Elizabeth Beste
Ostenson, J.W.
(2012). Connecting assessment and instruction to help students become more
critical producers of multimedia. Journal
of Media Literacy Education, 4(2), 167-178.
Summary:
Jonathan
Ostenson presents some very helpful insight for teachers who have to grade
multimedia projects. Teachers are quite
competent at grading a piece of writing, but are often at a loss for assessing
multimedia. He asks the readers to look past the glitz of a multimedia project
and the obvious engagement that students usually have with this type of
project. He provides some clear cut items that should be assessed and provides
a rubric for grading this type of project.
Main Points
Ostenson admits that assessing multimedia projects are
usually outside the comfort zone of most teachers, including him. He knows these
projects are needed to advance student learning, but was at a loss for how to
grade them. Since instruction and
assessment should coordinate, he created a path that would assess the final
learning goals.
Ostenson uses quotes from several authors to support his
idea that we need to teach digital writing just as we teach traditional
writing. Skills, such as how to import and order images, are as important as
teaching students how to order text when completing traditional writing. Looking
at the audience and the intended purpose are skills needed in traditional writing
and multimedia production. The grammar of digital authoring is imaging and
audio.
Ostenson also points to Ohler’s book on digital
storytelling. Ohler suggests that students need to take the time to reflect
after creating a digital story. Ostenson
used his students’ reflections to help him assess their work. Often the choices
a student makes leave the viewer puzzled. Their reflection helps him understand
what they were thinking. Other times students run out of time and resources to
complete the project in the manner they would choose. Looking at their
reflection gives him a look into their creative process.
Recommendations
Jonathan Ostenson recommends that teachers evaluate
multimedia by looking at three key areas, images, organization, and audio. When
looking at images, the work should be assessed on emphasis, which should
include a clear message, lighting to create moods and have a conscious use, angle
to convey meaning, and color to show mood. The organization should include the
proper sequence to tell the message and transitions that are seamless. Finally,
teachers should listen to the audio for quality, which includes enunciation and
pacing, as well as appropriateness of speech features.
Reflections
While much of what Ostenson discusses is really geared
toward older students, it does give teachers at the elementary level something
to think about. It also indirectly gives teachers a list of skills that should
be directly taught. Students don’t naturally understand that blue shades give
the mood of tranquility or that filming from an angle that is above would imply
power or control. These are skills that need to be taught. Teachers should play
commercials or other multimedia projects to help students see this.
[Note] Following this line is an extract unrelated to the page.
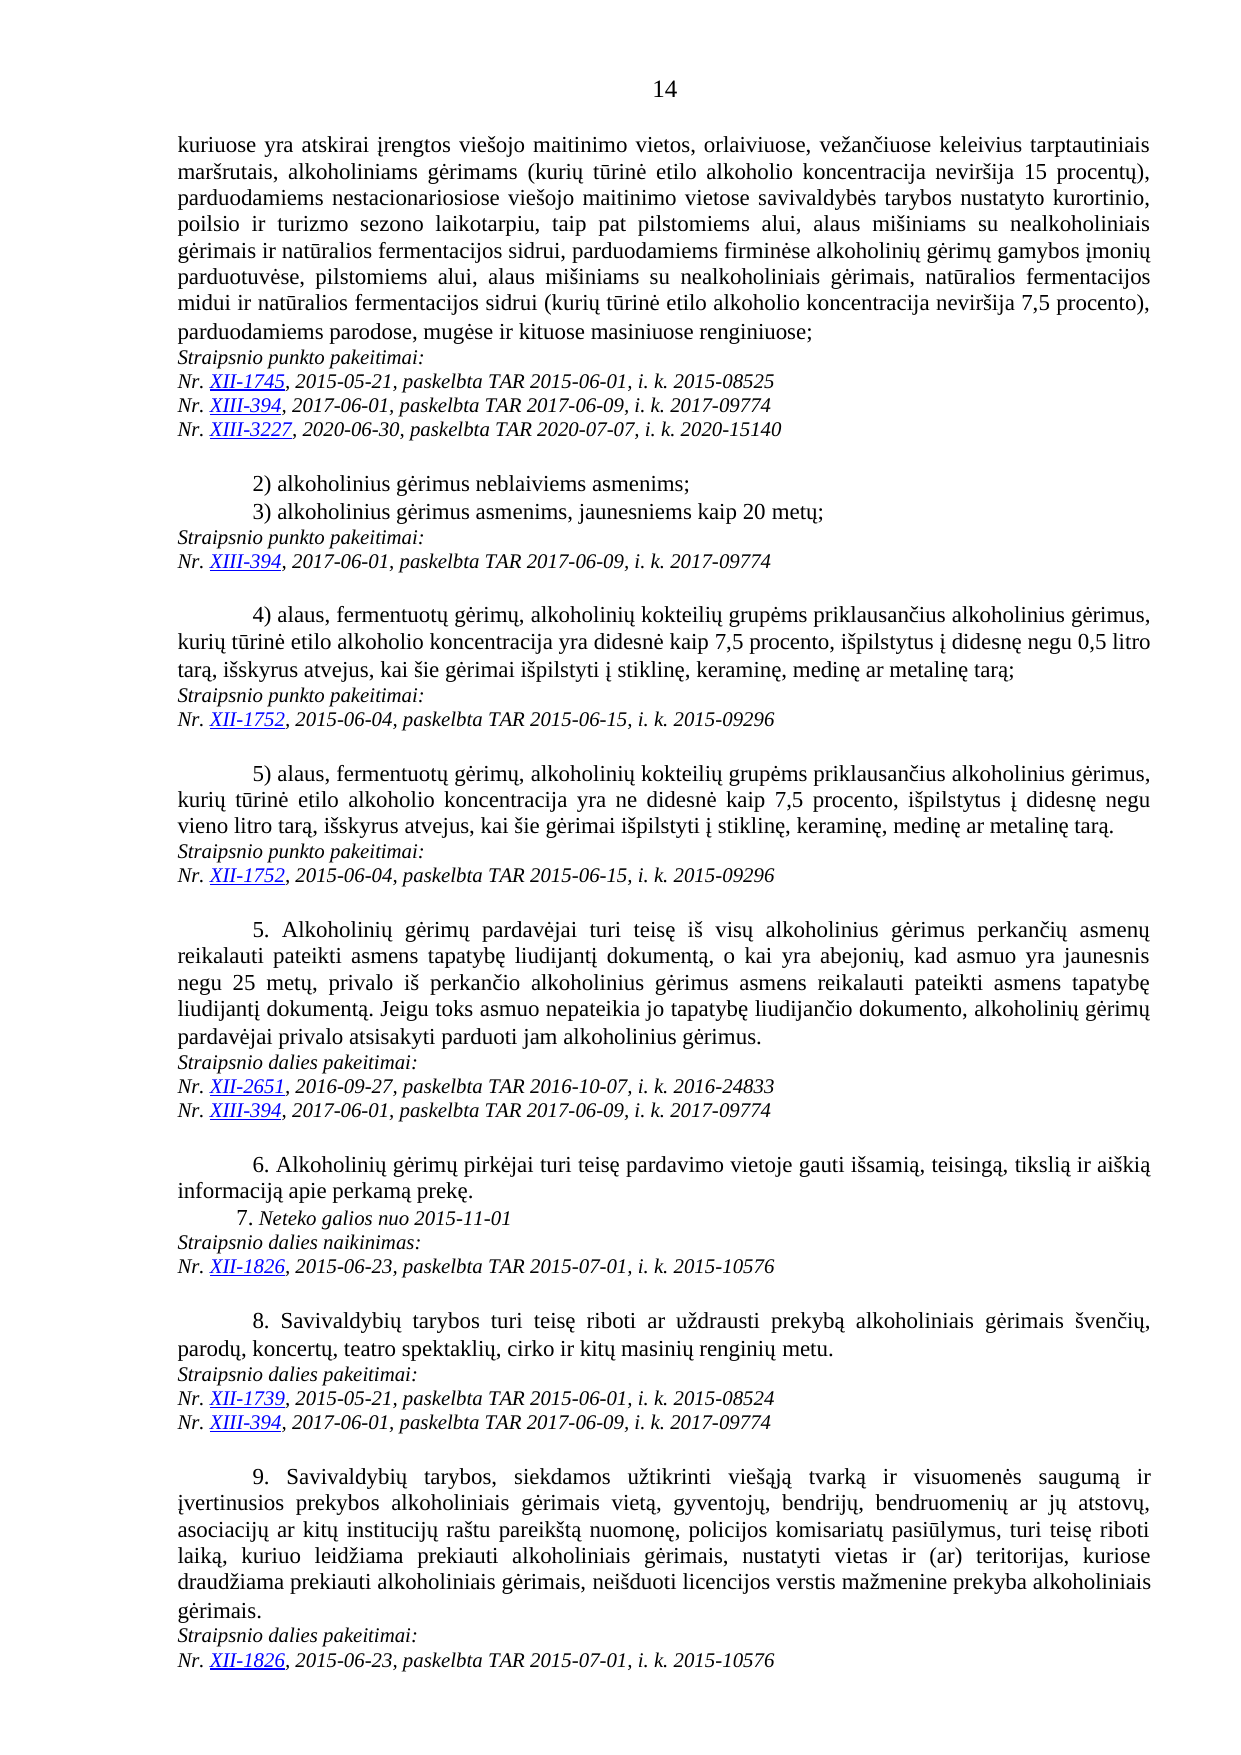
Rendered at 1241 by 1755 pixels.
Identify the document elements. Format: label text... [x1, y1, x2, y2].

A first
grader may only need to know that you don’t take pictures into the sun or else
everybody is in the shadow, yet a high school student may want that shadow
effect to convey meaning. Yet, if we don’t take the time to teach that fact,
students won’t learn it. I find this frequently when working with clip art in
students’ work. I need to remind them that the image needs to match the text. Additionally,
the rubric he provides gives teachers a foundation to work backwards from. This helps guide instruction.